Assemble Narrated Video is priced **per block**, not per second of output (all processing
is local FFmpeg — no external provider cost):

```
credits = 3 + ceil(N / 6)
```

where `N` is the number of blocks (video clips) in the run.

| Block count (N) | Credits |
|---|---|
| 1–6 | 4 |
| 7–12 | 5 |
| 13–18 | 6 |
| 19–24 | 7 |
| 25–30 | 8 |
| 31–36 | 9 |
| 37–42 | 10 |
| 43–48 | 11 |
| 49–54 | 12 |
| 55–60 | 13 |

Worked examples: 6 blocks → **4** credits, 24 blocks → **7** credits, 60 blocks (the cap) →
**13** credits.

> **Known gap:** the formula above is exact for single-node Run, MCP, and SDK calls (they
> go through the route's `computeCredits` hook). Server-side **workflow-engine** runs
> (executing this node as part of a larger workflow) currently reserve the flat 6-block
> base — **4 credits** — regardless of actual block count; the payload builder does not yet
> build a block-count-scaled composite identifier the way it does for other dynamically
> priced nodes. This is a tracked billing follow-up, not a docs error.
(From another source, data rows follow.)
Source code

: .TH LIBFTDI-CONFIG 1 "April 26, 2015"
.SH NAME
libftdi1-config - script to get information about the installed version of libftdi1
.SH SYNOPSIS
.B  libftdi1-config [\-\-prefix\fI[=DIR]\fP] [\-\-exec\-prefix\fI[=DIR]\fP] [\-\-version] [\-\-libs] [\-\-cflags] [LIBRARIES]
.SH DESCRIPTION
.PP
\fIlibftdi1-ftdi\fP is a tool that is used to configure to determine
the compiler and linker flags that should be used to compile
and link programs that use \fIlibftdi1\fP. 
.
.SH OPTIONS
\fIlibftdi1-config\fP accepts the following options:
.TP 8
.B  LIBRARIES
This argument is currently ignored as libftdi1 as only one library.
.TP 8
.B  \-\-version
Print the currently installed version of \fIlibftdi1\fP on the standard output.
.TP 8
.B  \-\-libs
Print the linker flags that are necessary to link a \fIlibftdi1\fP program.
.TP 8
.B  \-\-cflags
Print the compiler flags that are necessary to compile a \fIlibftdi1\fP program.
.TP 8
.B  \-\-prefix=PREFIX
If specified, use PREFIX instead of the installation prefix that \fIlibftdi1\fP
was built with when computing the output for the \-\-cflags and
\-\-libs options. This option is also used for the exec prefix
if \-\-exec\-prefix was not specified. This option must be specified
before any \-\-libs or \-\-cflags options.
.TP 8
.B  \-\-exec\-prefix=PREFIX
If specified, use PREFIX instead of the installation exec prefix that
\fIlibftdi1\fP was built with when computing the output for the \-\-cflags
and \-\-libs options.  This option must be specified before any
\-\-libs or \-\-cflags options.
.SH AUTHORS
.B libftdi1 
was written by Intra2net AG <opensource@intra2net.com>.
## Fallback & Edge-Case Behaviors

- **Clip has no audio stream.** Handled as a first-class case, not an error. If the block
  also has no voice, a silent audio track is synthesized for the block's exact final
  duration (so the trailing concatenation always has a uniform audio stream across blocks).
  If the block has a voice, the voice plays alone (no ambient bed to mix under it).
- **Voice longer than clip, beyond `maxSlowdown`.** The clip slows to the cap, then its
  last frame holds for the remaining duration — the voice is never cut short and always
  finishes over picture.
- **Voice longer than the video list itself.** Rejected before the run starts: "N voice
  clips but only M video clips — connect at most one voice clip per video clip."
- **Interior-join seam trims.** `Trim Start Frames` / `Trim End Frames` never touch the
  very first clip's start or the very last clip's end — only interior joins are affected,
  same protection as Combine Videos.

## Best Practices

- Keep clips speech-free — the voice track carries all spoken narration; a talking mouth
  in a slowed (retimed) clip will desync from its own lip movement.
- Use one consistent voice (`voice_id`) across all blocks for a coherent narrator.
- Leave Trim Start/End Frames at 0 for plain hard-cut sequences; only set them when
  clips are continuations of each other and need seam-blending at interior joins.
- Lower Clip Audio Volume (or leave it at the 40% default) so ambient bed never competes
  with the voice.

## Common Use Cases

- Narrated explainer videos: one style-locked silent clip + one voice take per beat.
- Product walkthroughs where a script is recorded separately from the b-roll.
- Any narrated-video pipeline that authors clips and voice takes independently and needs
  them fitted together without manual timeline editing.

## Related

- [Combine Videos](./combine-videos.md) — sibling FFmpeg concatenation node (no per-clip
  audio fitting).
- [MCP `assemble_narrated_video` tool](../../mcp/tools.md#video-generation-tools) — the
  same capability exposed to MCP clients, plus the `video-explainer` content recipe that
  drives this node end-to-end (see [Content Recipes](../../mcp/recipes.md)).